Today featured more bad news from homebuilders, and tomorrow we’ll get more with low expectations for housing starts. Then there’s the PPI (Producer Price Index) which will readily be dismissed as old news since commodity prices have tanked.
But, wait; today we got our first news here regarding major losses in a hedge fund. One report states a 35% drop in assets last month, while the referenced Bloomberg item suggests 50%. Most losses (we’re talking $3-4B!) occurred in Natural Gas markets. From the chart you can see what was probably some “forced” selling by the fund to deal with margin calls from their prime brokers. (Note the drop beginning in late August and the subsequent waterfall decline last week -- that’s forced selling!)
Stocks and bonds don’t seem to care very much about these losses (what’s a few billion?), and are just marking time as investors are now as data dependent as the Fed, the team leader.

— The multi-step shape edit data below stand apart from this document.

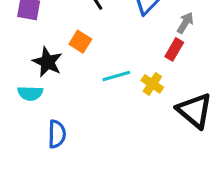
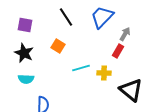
black star: (47, 62) -> (24, 53), moved
yellow cross: (152, 84) -> (104, 73), turned -32

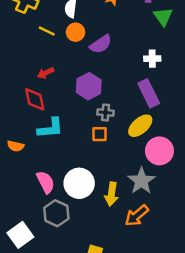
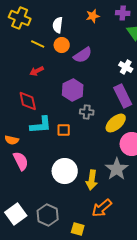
white cross: (152, 59) -> (126, 67), turned 32
red arrow: (46, 73) -> (37, 71), moved
orange square: (100, 134) -> (64, 130), moved
pink semicircle: (46, 182) -> (21, 161), moved
gray hexagon: (56, 213) -> (48, 215), moved
orange arrow: (137, 216) -> (102, 208), moved

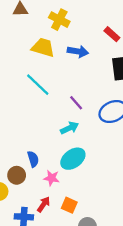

And, speaking of the “team leader,” there have been plenty of cash injections to the Primary Dealers (SuperBanks and their brokerage affiliates) to keep markets well-lubed.
The other story I found interesting today was the reported drop in capital flows to U.S. markets. According to the report, last month was the lowest since May 2005. So a little more investigating revealed this chart (courtesy of Jesse):
Do I know who from the UK is doing all this buying and why? Absolutely not. Someday we’ll know. The more important question is what would happen to U.S. Treasury should they stop buying? That’s a sobering thought.
Today PowerShares/Deutsche Bank issued their DB G10 Currency Harvest Fund (NYSEARCA:DBV). A description of it can be found here. It’s very strange to me since I was involved at least 15 years ago with a company trying to achieve similar goals utilizing similar methods. Will this work? Despite my experience with the concept, I think it should. But they’re not pursuing the same trend-following methods as my former associate. Instead they’re routinely (frequency of reallocations is difficult to ascertain) buying higher yielding currencies and shorting those that have lower yields, collateralized and perhaps augmented by T-bills. Without leverage the goal must be a yield greater than cash with hedged risk. It sounds rather simplistic, and may not be appealing as a “cash” alternative until a track record of some sort is achieved.
Other than a bounce in commodity prices, markets were quiet today, and will likely remain so until Wednesday’s results from the team leaders.